Figures Don’t Lie but Liars can Figure

Submitted by admin on Thu, 10/20/2011 - 09:18

Roman Catholic Bishop Richard Williamson’s blog is raising a storm of protest. His facts do not lie but they add up to a heinous falsehood.

In his weekly post, Williamson wrote that “the killing of Jesus was truly ‘deicide’ ” and that “only the Jews (leaders and people) were the prime agents of the deicide because it is obvious from the gospels that the gentile most involved, Pontius Pilate, … would never have condemned Jesus to death had not the Jewish leaders roused the Jewish people to clamour for his crucifixion.”

Williamson failed to write that Jesus was a Jew, his followers were Jews, his friends and his supporters were Jews. The whole story takes place, as it were, within one family. Why would Williamson give this hate-inducing, one-sided picture? Possibly he cannot face his own complicity — the complicity of all people — in Jesus’ death. Certainly Williamson is anti-Semitic. He previously denied the existence of gas chambers and the murder of six million Jews during the Holocaust.

How did he get that way? He grew up in the church. He heard hate-inducing readings from the New Testament times without number. This invective goes hand-in-glove with worship. A toxic equation results: the more you love Jesus the more you will despise Jews.

I invite you, Bishop Williamson, to make the following thought experiment. Imagine yourself in a Protestant church during the Sunday liturgy. You hear the lector read from the Holy Scripture (strictly imaginary):

Therefore the Catholics started persecuting Jesus, because he was doing such things on the sabbath. … For this reason the Catholics were seeking all the more to kill him, because he was not only breaking the sabbath, but was also calling God his own Father, thereby making himself equal to God…. After this Jesus went about in Galilee. He did not wish to go about in Judea because the Catholics were looking for an opportunity to kill him. … No one would speak openly about him for fear of the Catholics…. [The blind man’s] parents said this because they were afraid of the Catholics; for the Catholics had already agreed that anyone who confessed Jesus to be the Messiah would be put out of the church…. The Catholics took up stones again to stone him. When it was evening on that day, the first day of the week, and the doors of the house where the disciples had met were locked for fear of the Catholics, Jesus came and stood among them and said, “Peace be with you.”

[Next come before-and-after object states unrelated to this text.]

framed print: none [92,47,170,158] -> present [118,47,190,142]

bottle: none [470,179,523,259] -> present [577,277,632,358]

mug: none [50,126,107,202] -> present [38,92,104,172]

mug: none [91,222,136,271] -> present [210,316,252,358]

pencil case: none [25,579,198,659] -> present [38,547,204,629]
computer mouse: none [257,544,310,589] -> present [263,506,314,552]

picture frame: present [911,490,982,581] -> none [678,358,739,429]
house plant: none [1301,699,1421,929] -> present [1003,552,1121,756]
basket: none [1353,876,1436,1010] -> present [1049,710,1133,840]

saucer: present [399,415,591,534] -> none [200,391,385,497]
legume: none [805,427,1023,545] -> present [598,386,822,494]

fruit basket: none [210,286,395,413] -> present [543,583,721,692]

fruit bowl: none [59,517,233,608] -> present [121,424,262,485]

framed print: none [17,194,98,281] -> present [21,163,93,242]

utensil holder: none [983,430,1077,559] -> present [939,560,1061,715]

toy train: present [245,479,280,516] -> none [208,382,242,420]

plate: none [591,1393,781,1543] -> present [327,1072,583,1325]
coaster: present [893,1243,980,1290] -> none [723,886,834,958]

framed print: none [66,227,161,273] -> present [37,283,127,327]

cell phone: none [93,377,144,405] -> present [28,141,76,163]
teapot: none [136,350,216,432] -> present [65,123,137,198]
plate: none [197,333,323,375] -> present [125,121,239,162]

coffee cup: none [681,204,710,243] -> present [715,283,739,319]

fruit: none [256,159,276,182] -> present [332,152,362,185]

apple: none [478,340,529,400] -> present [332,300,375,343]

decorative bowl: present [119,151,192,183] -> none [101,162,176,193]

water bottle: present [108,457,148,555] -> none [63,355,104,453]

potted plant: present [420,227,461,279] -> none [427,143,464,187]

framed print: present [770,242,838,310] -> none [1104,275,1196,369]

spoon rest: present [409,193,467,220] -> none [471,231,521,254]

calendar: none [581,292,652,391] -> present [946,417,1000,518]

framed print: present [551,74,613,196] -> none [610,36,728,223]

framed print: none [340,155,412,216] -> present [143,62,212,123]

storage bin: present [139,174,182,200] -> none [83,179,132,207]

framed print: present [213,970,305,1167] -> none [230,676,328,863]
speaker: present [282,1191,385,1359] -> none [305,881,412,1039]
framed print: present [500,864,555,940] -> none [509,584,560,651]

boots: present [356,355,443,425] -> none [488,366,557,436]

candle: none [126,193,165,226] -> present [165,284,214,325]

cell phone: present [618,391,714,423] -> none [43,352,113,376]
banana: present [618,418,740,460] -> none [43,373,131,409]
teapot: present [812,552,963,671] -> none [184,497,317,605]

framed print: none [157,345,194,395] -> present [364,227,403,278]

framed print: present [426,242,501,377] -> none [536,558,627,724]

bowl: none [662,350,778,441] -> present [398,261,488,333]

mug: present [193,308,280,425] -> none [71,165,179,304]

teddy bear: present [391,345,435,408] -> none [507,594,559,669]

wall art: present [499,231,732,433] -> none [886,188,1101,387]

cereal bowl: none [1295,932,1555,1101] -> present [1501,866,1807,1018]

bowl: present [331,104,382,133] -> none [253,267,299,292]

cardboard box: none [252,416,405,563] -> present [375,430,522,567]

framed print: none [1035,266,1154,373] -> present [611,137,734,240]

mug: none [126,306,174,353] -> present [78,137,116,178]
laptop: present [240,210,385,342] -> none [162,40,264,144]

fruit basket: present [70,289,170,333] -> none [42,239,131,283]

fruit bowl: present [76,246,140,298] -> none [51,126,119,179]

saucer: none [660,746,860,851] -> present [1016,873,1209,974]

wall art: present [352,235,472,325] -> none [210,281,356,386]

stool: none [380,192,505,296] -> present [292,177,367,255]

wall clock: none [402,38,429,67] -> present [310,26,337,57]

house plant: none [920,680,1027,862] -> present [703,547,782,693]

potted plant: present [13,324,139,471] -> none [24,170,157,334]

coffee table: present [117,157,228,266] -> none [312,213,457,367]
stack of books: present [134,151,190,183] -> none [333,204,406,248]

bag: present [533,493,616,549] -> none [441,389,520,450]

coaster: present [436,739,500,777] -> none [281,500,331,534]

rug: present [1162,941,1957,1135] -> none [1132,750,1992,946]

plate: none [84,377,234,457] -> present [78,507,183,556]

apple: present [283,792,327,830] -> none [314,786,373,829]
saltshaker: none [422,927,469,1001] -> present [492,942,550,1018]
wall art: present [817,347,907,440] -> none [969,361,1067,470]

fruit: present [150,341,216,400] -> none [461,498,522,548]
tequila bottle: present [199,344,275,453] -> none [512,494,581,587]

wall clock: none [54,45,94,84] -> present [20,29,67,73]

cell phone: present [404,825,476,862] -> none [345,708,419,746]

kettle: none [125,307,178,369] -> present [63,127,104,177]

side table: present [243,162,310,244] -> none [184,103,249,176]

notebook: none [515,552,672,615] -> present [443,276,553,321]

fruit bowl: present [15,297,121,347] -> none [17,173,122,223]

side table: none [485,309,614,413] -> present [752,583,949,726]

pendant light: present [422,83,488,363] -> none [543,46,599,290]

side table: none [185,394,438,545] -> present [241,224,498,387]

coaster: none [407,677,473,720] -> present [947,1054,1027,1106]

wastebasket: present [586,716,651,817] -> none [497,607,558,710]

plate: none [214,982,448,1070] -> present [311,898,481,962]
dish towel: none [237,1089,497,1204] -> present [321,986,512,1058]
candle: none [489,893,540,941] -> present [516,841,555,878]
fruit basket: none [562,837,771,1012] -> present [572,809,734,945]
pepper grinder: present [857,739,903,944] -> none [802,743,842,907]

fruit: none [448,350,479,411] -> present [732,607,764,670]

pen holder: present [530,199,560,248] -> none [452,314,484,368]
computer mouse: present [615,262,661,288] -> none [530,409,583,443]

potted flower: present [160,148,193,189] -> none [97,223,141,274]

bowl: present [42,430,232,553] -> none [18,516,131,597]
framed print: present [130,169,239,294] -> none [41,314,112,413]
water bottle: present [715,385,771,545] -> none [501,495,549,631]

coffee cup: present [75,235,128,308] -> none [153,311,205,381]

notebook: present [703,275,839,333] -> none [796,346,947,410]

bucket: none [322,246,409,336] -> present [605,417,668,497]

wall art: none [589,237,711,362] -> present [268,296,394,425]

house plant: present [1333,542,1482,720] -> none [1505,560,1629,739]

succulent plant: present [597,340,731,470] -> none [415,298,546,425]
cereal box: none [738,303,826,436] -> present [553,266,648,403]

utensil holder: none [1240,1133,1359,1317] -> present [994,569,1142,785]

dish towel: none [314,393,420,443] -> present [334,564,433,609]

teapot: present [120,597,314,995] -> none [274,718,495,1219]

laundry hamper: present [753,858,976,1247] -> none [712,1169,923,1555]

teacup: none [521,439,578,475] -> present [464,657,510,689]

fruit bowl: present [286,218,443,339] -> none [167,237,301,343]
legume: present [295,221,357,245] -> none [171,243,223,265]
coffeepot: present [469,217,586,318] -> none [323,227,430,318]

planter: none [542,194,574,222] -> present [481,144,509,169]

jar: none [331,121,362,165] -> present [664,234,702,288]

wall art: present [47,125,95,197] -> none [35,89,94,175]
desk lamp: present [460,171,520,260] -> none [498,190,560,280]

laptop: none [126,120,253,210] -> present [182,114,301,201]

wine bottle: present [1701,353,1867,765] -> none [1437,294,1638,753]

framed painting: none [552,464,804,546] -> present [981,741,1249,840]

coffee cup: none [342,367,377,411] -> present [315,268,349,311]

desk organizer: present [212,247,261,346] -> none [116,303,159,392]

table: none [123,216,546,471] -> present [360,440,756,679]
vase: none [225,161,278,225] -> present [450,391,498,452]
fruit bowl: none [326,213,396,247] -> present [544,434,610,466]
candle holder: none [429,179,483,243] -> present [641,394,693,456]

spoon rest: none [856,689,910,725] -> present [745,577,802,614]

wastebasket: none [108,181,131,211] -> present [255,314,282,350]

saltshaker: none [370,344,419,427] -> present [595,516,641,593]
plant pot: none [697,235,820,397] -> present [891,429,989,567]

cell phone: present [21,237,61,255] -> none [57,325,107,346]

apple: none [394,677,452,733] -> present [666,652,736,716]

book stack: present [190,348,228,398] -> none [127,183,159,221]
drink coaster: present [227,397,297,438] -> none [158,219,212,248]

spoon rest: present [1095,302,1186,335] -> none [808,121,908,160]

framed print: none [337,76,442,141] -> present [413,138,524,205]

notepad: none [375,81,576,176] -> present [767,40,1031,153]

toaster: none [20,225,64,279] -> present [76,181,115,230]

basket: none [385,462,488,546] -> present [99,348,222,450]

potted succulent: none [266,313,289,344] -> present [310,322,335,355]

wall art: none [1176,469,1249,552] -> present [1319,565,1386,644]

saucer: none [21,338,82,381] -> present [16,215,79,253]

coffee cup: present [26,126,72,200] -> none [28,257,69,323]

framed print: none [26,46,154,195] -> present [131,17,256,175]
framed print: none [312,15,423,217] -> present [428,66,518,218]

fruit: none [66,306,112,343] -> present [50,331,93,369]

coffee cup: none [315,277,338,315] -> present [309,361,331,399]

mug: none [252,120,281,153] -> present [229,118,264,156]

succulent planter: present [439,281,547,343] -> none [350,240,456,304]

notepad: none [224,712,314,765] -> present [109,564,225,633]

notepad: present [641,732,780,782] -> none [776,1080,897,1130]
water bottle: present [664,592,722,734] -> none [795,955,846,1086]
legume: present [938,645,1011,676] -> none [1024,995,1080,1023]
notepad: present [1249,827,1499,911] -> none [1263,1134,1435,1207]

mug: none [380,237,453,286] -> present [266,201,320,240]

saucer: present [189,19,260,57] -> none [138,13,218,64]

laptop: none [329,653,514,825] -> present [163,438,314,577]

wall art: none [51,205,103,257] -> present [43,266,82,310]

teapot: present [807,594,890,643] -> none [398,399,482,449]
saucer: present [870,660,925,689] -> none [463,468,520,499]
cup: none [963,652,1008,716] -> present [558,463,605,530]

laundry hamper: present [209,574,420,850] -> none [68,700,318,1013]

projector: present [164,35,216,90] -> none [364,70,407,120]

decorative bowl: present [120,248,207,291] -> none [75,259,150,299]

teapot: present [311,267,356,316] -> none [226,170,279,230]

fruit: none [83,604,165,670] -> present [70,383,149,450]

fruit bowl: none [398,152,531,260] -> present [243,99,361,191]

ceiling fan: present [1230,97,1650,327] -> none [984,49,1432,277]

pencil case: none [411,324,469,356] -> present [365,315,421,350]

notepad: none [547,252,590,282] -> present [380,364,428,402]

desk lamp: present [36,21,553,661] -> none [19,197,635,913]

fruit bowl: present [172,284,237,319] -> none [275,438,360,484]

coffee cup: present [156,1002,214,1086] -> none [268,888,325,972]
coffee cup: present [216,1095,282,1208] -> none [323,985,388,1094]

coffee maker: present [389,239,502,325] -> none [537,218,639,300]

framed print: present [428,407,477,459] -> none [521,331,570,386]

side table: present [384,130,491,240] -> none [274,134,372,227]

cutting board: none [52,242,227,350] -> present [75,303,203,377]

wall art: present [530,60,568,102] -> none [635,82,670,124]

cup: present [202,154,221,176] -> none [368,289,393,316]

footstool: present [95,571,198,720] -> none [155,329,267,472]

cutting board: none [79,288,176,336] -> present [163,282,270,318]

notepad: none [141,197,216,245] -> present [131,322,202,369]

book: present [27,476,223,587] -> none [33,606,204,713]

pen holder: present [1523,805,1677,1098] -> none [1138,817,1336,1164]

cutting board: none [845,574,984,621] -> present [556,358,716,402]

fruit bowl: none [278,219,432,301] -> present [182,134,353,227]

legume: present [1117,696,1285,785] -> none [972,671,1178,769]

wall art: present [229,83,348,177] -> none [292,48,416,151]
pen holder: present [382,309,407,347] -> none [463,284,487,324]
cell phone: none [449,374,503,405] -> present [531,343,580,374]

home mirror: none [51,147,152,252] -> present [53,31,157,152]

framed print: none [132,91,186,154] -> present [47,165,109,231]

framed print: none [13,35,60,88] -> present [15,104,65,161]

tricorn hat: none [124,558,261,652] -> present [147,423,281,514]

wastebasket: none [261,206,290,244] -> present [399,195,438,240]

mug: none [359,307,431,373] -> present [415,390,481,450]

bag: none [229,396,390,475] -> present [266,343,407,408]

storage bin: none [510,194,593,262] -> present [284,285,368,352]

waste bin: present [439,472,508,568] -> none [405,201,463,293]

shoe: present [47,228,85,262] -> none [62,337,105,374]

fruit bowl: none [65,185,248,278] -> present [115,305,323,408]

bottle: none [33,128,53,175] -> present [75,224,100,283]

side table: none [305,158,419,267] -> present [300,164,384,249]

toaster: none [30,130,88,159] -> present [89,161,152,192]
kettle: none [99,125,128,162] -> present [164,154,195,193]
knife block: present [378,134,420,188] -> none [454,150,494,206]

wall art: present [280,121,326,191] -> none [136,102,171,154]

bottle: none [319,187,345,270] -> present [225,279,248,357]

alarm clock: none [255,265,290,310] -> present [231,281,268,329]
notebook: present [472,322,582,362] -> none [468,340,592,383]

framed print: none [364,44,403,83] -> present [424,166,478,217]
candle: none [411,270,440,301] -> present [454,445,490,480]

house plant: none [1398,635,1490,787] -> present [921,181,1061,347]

Horrific, isn’t it? As you know, Bishop Williamson, these modified examples come from only one of the Gospels. Passages in other Gospels, in Acts, and in the Epistles carry on in the same vein. This analogy offers an inexact parallel, but you can hear how cruelly it identifies Catholics with fear, violence, persecution, and murder.

Thank God such passages as these are not part of our sacred writings! I only invite you to make this thought experiment to help you feel the horror of this kind of vilification. We harm the Jews, yes, to our shame, but we harm ourselves as well, for violence begets more violence. Let’s work together for the day when no group of people is violated as an aspect of worship.